- _PROBLEMA CURTO A_
Substitua "distortionguitar" por "acousticguitar" na listagem abaixo e escreva-a de novo sem mudar mais nada.

- _TEXTO DADO_
☆ ☆ ☆ ☆ ☆
Theodore
Sider
Universidade
de Rutgers
Tradução
de Vítor Guerreiro
O conceito de
identidade pessoal
Ao ser
julgado por homicídio, o leitor decide defender-se a si próprio. Afirma não ser
o assassino; o assassino e o leitor sãopessoas diferentes. O juiz
pede-lhe que apresente provas. Tem fotografias de um intruso com bigode? Não é
verdade que as suas impressões digitais correspondem às que foram encontradas
na arma do crime? Pode provar que o assassino é esquerdino? "Não",
responde o leitor. A sua defesa será muito diferente. Eis as suas alegações
finais:
Admito que o
assassino é dextro, como eu, que tem as mesmas impressões digitais que as
minhas e que não usa barba nem bigode, como eu. Até se parece exactamente comigo
nas fotografias da câmara de vigilância apresentadas pela defesa. Não, não
tenho um irmão gémeo. Na verdade, admito lembrar-me de ter cometido o
homicídio! Mas eu e o homicida não somos a mesma pessoa, uma vez que sofri
mudanças. A banda de rock preferida dessa pessoa eram os Led
Zeppelin; agora prefiro Todd Rundgren. Essa pessoa tinha apêndice, mas eu não;
o meu foi removido na semana passada. Essa pessoa tinha vinte e cinco anos de
idade; eu tenho trinta. Eu e esse assassino de há cinco anos não somos a mesma
pessoa. Portanto, não podem punir-me, pois ninguém é culpado de um crime
cometido poroutra pessoa.
☆ ☆ ☆ ☆ ☆
- _MATERIAL FORNECIDO_
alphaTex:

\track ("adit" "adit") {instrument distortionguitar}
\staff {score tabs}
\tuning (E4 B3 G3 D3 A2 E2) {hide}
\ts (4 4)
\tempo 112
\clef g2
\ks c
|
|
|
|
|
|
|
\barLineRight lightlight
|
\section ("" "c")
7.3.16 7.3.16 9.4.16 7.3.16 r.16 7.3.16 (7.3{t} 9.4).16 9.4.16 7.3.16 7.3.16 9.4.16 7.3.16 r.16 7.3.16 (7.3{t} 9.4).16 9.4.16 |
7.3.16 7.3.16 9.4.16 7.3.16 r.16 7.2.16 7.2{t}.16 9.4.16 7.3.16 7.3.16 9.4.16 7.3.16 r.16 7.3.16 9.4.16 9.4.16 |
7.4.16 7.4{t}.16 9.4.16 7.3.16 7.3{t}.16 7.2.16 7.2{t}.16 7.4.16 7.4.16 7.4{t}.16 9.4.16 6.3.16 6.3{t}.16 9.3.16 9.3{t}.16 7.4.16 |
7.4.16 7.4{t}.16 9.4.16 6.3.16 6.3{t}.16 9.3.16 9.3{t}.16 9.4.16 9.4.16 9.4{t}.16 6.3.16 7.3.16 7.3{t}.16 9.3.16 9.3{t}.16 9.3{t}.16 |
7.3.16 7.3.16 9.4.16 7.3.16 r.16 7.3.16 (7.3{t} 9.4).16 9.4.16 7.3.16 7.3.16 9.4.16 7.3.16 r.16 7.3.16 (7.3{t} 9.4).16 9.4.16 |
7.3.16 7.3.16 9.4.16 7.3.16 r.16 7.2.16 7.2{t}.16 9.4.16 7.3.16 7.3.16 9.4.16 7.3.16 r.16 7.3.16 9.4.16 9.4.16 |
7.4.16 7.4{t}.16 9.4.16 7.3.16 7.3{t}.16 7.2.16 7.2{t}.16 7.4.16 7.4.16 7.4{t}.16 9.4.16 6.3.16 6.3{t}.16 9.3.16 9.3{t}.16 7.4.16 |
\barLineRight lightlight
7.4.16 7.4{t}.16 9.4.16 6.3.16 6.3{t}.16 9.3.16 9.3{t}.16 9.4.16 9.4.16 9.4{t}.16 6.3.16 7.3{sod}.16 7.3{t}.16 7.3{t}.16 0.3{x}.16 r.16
☆ ☆ ☆ ☆ ☆
- _PROBLEMA CURTO B_
No texto sobre identidade pessoal, qual era a banda de rock preferida do assassino?

- _RESULTADO A_
alphaTex:

\track ("adit" "adit") {instrument acousticguitar}
\staff {score tabs}
\tuning (E4 B3 G3 D3 A2 E2) {hide}
\ts (4 4)
\tempo 112
\clef g2
\ks c
|
|
|
|
|
|
|
\barLineRight lightlight
|
\section ("" "c")
7.3.16 7.3.16 9.4.16 7.3.16 r.16 7.3.16 (7.3{t} 9.4).16 9.4.16 7.3.16 7.3.16 9.4.16 7.3.16 r.16 7.3.16 (7.3{t} 9.4).16 9.4.16 |
7.3.16 7.3.16 9.4.16 7.3.16 r.16 7.2.16 7.2{t}.16 9.4.16 7.3.16 7.3.16 9.4.16 7.3.16 r.16 7.3.16 9.4.16 9.4.16 |
7.4.16 7.4{t}.16 9.4.16 7.3.16 7.3{t}.16 7.2.16 7.2{t}.16 7.4.16 7.4.16 7.4{t}.16 9.4.16 6.3.16 6.3{t}.16 9.3.16 9.3{t}.16 7.4.16 |
7.4.16 7.4{t}.16 9.4.16 6.3.16 6.3{t}.16 9.3.16 9.3{t}.16 9.4.16 9.4.16 9.4{t}.16 6.3.16 7.3.16 7.3{t}.16 9.3.16 9.3{t}.16 9.3{t}.16 |
7.3.16 7.3.16 9.4.16 7.3.16 r.16 7.3.16 (7.3{t} 9.4).16 9.4.16 7.3.16 7.3.16 9.4.16 7.3.16 r.16 7.3.16 (7.3{t} 9.4).16 9.4.16 |
7.3.16 7.3.16 9.4.16 7.3.16 r.16 7.2.16 7.2{t}.16 9.4.16 7.3.16 7.3.16 9.4.16 7.3.16 r.16 7.3.16 9.4.16 9.4.16 |
7.4.16 7.4{t}.16 9.4.16 7.3.16 7.3{t}.16 7.2.16 7.2{t}.16 7.4.16 7.4.16 7.4{t}.16 9.4.16 6.3.16 6.3{t}.16 9.3.16 9.3{t}.16 7.4.16 |
\barLineRight lightlight
7.4.16 7.4{t}.16 9.4.16 6.3.16 6.3{t}.16 9.3.16 9.3{t}.16 9.4.16 9.4.16 9.4{t}.16 6.3.16 7.3{sod}.16 7.3{t}.16 7.3{t}.16 0.3{x}.16 r.16

- _RESULTADO B_
Led Zeppelin.